Saturday, November 02, 2013

The Party That Cried Wolf

When my daughters were very young, I taught them the story of the boy who cried wolf.  My point was simple: if you don’t have credibility with people, nobody will listen to you even when you truly have something to say.  I’m seeing that point play out on the national stage with the Obamacare debacle.

Do I personally have questions about how the Administration could be this clueless and ill-prepared with respect to the all-important website?  Sure I do.   Do I question why the President repeatedly would say “If you like your plan, you can keep it” if, in fact, that statement did not apply to millions of Americans?   Absolutely.   Both of these issues raise questions that I would like to see further probed.   But that’s just me.  My sense is that after nearly five years of efforts to rake President Obama over the coals for everything from the nationality of his father, to his so-called “Islamic” faith, to his allegedly following the teachings of Karl Marx, most people are sick and tired of scandals, accusations, probes, and the sense that the powers-that-be care less about the national welfare than about scoring petty political points.  

So now that prominent conservatives might actually see some real wolves on the horizon, nobody believes them.  And who is to blame for that, my Republican friends?

Perhaps I’m in the minority in this country.  I’m still bothered when the politicians in my party behave inappropriately, and I’m happy to see the issue further explored if I think the public deserves more information.  In other words, no matter whose conduct is at issue – whether Democrats or Republicans – I’m open to the possibility that the benefits from investigating the past may exceed the inevitable costs of dwelling on it.  For example, unlike many of my fellow Democrats, I wasn’t willing to brush under the rug the indiscretions of President Clinton, who I believe behaved recklessly (and not merely negligently), particularly given the way that he essentially assured us in 1992 that his personal indiscretions were a thing of the past.  Indeed, I’m frankly sick of the way Democratic pundits love to take any kind of misconduct perpetrated by a Democratic leader (call it X) and say, “Of course we don’t condone X” or “Admittedly, X is inexcusable,” and then immediately stop trying to explore why X happened and instead turn their attention to blaming the Republicans about something related to X.  Whenever they behave that way, I can see why Democrats have taken the donkey (or ass) as their symbol.

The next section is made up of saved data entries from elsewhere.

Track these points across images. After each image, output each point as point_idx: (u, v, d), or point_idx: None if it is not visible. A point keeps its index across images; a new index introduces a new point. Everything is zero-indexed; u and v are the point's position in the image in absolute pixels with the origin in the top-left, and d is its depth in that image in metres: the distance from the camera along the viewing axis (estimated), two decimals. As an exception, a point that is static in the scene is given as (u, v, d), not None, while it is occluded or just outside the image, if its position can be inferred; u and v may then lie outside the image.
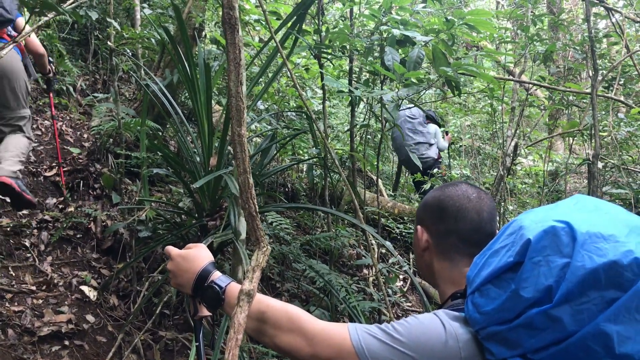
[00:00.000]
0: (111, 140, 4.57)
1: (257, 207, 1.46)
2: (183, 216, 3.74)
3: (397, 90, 3.36)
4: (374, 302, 3.84)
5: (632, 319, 0.94)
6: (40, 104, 5.36)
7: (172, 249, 1.44)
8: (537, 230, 1.04)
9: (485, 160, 9.64)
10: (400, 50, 3.67)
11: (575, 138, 5.82)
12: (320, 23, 3.98)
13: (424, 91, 3.40)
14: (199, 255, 1.41)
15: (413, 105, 4.43)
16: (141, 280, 3.62)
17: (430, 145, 7.13)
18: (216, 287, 1.33)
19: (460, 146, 9.96)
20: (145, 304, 3.43)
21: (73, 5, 2.47)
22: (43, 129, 5.01)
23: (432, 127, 7.27)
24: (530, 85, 5.43)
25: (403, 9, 3.83)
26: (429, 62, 3.68)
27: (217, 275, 1.37)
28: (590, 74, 3.88)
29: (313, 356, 1.19)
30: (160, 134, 4.80)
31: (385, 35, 3.66)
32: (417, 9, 3.70)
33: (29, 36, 3.85)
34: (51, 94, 4.45)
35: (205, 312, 1.45)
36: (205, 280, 1.36)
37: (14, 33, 3.71)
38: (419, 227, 1.45)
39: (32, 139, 3.92)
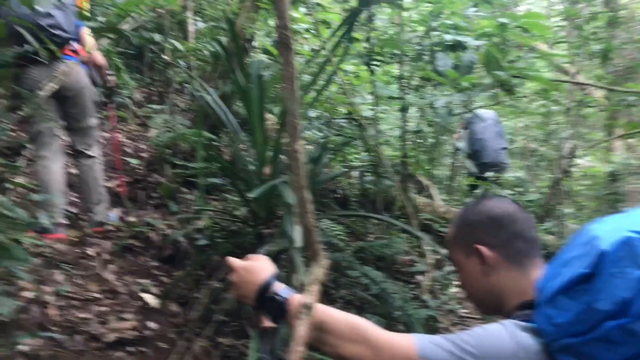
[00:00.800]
0: (168, 150, 4.71)
1: (313, 221, 1.48)
2: (238, 224, 3.82)
3: (450, 94, 3.34)
4: (429, 309, 3.81)
5: None
6: (100, 117, 5.58)
7: (234, 261, 1.46)
8: (611, 241, 1.01)
9: (540, 162, 9.40)
10: (451, 55, 3.65)
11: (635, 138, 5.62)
12: (370, 30, 4.00)
13: (478, 95, 3.37)
14: (261, 267, 1.42)
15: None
16: (200, 288, 3.72)
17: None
18: (279, 298, 1.35)
19: (515, 148, 9.76)
20: (204, 311, 3.52)
21: (134, 26, 2.58)
22: (103, 140, 5.21)
23: None
24: (586, 87, 5.28)
25: (454, 14, 3.81)
26: (482, 65, 3.65)
27: (280, 287, 1.39)
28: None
29: None
30: (215, 143, 4.91)
31: (436, 40, 3.65)
32: (468, 13, 3.67)
33: (92, 50, 4.05)
34: (113, 107, 4.65)
35: (269, 323, 1.48)
36: (268, 292, 1.38)
37: (77, 46, 3.89)
38: (478, 247, 1.37)
39: (99, 150, 4.12)
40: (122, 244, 3.88)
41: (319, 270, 1.42)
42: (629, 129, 4.38)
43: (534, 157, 9.35)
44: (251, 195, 3.01)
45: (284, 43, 1.43)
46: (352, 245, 4.55)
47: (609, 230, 1.06)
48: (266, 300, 1.38)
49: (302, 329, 1.30)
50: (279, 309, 1.35)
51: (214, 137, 4.63)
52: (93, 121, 4.03)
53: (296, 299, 1.35)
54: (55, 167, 3.81)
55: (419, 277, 5.10)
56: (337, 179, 5.82)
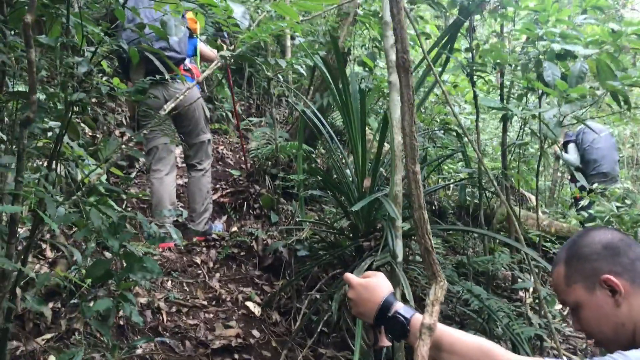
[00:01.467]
0: (268, 162, 4.85)
1: (432, 242, 1.48)
2: (338, 236, 3.86)
3: (559, 106, 3.21)
4: (533, 327, 3.67)
5: None
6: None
7: (352, 278, 1.46)
8: None
9: (650, 173, 8.83)
10: (559, 64, 3.51)
11: None
12: (472, 41, 3.93)
13: (590, 107, 3.21)
14: (380, 284, 1.42)
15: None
16: (300, 298, 3.79)
17: None
18: (401, 317, 1.35)
19: (622, 156, 9.22)
20: (306, 322, 3.58)
21: (243, 48, 2.70)
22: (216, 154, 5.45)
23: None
24: None
25: (561, 21, 3.66)
26: (593, 75, 3.48)
27: (400, 306, 1.39)
28: None
29: None
30: (312, 155, 5.00)
31: (543, 49, 3.52)
32: (578, 21, 3.51)
33: (199, 53, 4.28)
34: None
35: (386, 342, 1.48)
36: (388, 310, 1.37)
37: (190, 65, 4.12)
38: (607, 277, 1.30)
39: (209, 163, 4.31)
40: (225, 252, 4.03)
41: (439, 291, 1.41)
42: None
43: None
44: (354, 208, 3.03)
45: (403, 67, 1.44)
46: (451, 258, 4.47)
47: None
48: (387, 320, 1.38)
49: (424, 350, 1.30)
50: (401, 329, 1.35)
51: (312, 149, 4.72)
52: (205, 136, 4.24)
53: (418, 319, 1.34)
54: (169, 179, 4.04)
55: (521, 294, 4.92)
56: (433, 192, 5.75)
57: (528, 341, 3.80)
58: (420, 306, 4.13)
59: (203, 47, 4.30)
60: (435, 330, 1.31)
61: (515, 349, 3.13)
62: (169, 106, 2.43)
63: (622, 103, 3.19)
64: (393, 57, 2.94)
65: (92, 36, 1.96)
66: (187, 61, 4.11)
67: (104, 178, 2.37)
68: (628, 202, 7.17)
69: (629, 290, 1.29)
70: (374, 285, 1.43)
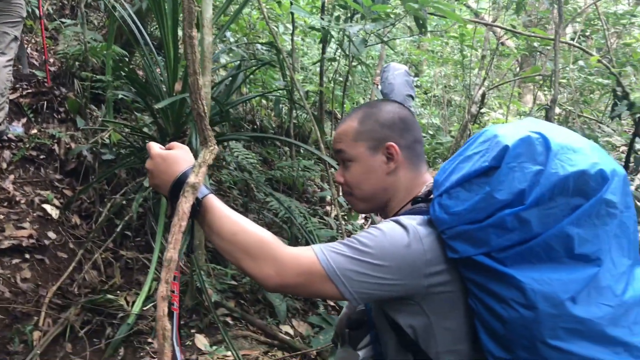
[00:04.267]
0: (77, 64, 4.51)
1: (205, 107, 1.50)
2: (147, 141, 3.76)
3: (364, 24, 3.39)
4: (333, 231, 3.96)
5: (591, 223, 1.04)
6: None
7: (153, 147, 1.36)
8: (514, 139, 1.11)
9: (455, 112, 9.75)
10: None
11: (543, 88, 5.93)
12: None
13: (392, 27, 3.43)
14: (180, 157, 1.33)
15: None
16: (103, 202, 3.67)
17: None
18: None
19: (434, 96, 10.05)
20: (107, 223, 3.50)
21: None
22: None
23: None
24: (502, 35, 5.48)
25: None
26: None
27: None
28: (556, 21, 3.94)
29: (281, 286, 1.19)
30: (127, 60, 4.75)
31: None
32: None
33: None
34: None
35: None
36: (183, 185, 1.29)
37: None
38: (392, 145, 1.38)
39: (9, 68, 3.88)
40: (22, 154, 3.74)
41: (208, 154, 1.44)
42: (530, 72, 4.63)
43: (450, 106, 9.67)
44: (157, 105, 2.96)
45: None
46: (265, 172, 4.61)
47: (510, 130, 1.15)
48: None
49: (185, 206, 1.32)
50: (192, 205, 1.27)
51: (125, 53, 4.48)
52: (12, 31, 3.79)
53: (210, 198, 1.30)
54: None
55: (328, 208, 5.27)
56: (255, 109, 5.81)
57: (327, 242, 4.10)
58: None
59: None
60: (198, 190, 1.33)
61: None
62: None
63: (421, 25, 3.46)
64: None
65: None
66: None
67: None
68: (431, 132, 7.91)
69: (402, 163, 1.40)
70: (173, 157, 1.34)
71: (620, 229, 1.07)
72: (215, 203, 1.29)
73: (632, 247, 1.09)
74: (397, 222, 1.22)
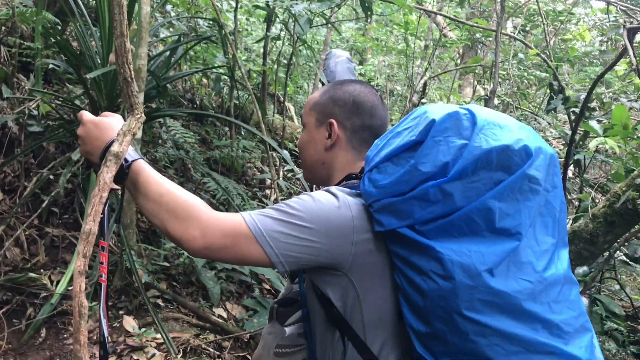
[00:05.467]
0: (4, 30, 4.24)
1: (132, 72, 1.41)
2: (76, 112, 3.59)
3: (310, 3, 3.33)
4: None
5: (514, 198, 1.05)
6: None
7: (84, 114, 1.34)
8: (441, 114, 1.11)
9: (397, 101, 9.86)
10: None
11: (482, 82, 6.06)
12: None
13: (337, 8, 3.39)
14: (113, 124, 1.32)
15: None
16: (29, 176, 3.48)
17: None
18: (122, 161, 1.26)
19: (377, 85, 10.10)
20: (32, 198, 3.32)
21: None
22: None
23: None
24: (444, 27, 5.55)
25: None
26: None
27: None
28: (498, 13, 4.01)
29: (206, 248, 1.16)
30: (60, 29, 4.51)
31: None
32: None
33: None
34: None
35: (113, 184, 1.38)
36: None
37: None
38: (332, 121, 1.41)
39: None
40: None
41: (134, 123, 1.36)
42: (471, 62, 4.72)
43: (392, 96, 9.76)
44: (88, 75, 2.82)
45: None
46: (203, 151, 4.50)
47: (440, 107, 1.16)
48: None
49: (107, 176, 1.26)
50: (120, 171, 1.25)
51: (58, 21, 4.25)
52: None
53: (139, 164, 1.27)
54: None
55: (267, 191, 5.21)
56: (195, 88, 5.66)
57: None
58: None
59: None
60: (121, 159, 1.27)
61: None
62: None
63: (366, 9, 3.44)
64: None
65: None
66: None
67: None
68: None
69: (341, 143, 1.42)
70: (106, 123, 1.32)
71: (546, 208, 1.09)
72: (144, 167, 1.27)
73: (558, 227, 1.11)
74: (328, 190, 1.24)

So, to the extent there are important lessons to be learned from the mishandling of either the Obamacare rollout or the way the law was sold to the public, let’s air them!   Media figures shouldn’t permit Democratic spin doctors to change the subject away from their own party’s conduct and toward the ol’ “vast, right wing conspiracy.”  Democrats claim that they are the moderates, and the GOP is under the control of the ideologues, so let’s demand that the Democrats practice what they preach.   I want to know why the signature program of this administration is getting off to such an incredibly bad start.  I don’t want to hear that “other programs have had kinks before” or other excuses.   I want to know how this one went down and why, because it does have something to teach us about the ability of the federal government to manage a vast national program in the 21st century.  

But, I repeat, maybe I’m not in the majority in having these views.   If I weren’t such a public policy junkie who feels in my gut that the universe revolves around Washington, D.C., perhaps I’d be singing a different tune.   For example, I might be telling the Republicans/Tea Partiers that they have forfeited the right to criticize this Administration about anything ever again.   Birthergate.  Benghazi.  IRS.  NSA.  Shutting down the World War II Memorial.  Solyndra.  The list goes on.   On Fox News, they obsess about these “scandals.”  On MSNBC, they rip the Republicans for obsessing about them.  And pretty much, this is what passes for public discourse in contemporary America.
Can anyone blame the public for saying “Enough already!  Let’s focus on the future, and stop viewing the past with scandal-colored glasses”?

It’s unfortunate whenever a boy “cries wolf” and deprives himself of being taking seriously when he needs to be.  But it’s a truly scary thing when one of the two major political parties in the world’s most powerful country has stopped being taken seriously when it sends out alarm signals.  Like it or not, that’s where we stand.   And ironically, perhaps the biggest benefactor is President Obama himself.   No matter what he says or does wrong, the American public might be more willing to blame his critics than the President himself.    This could be just one more example of how, in the words of Bill Clinton (as reported in a new book by Mark Halperin and John Heilemann), our President is “luckier than a dog with two dicks.”   

I agree with that assessment.  And I can also assure you that if the Republicans leadership were to see such a dog and take photographs of it, most people would swear they were photo-shopped.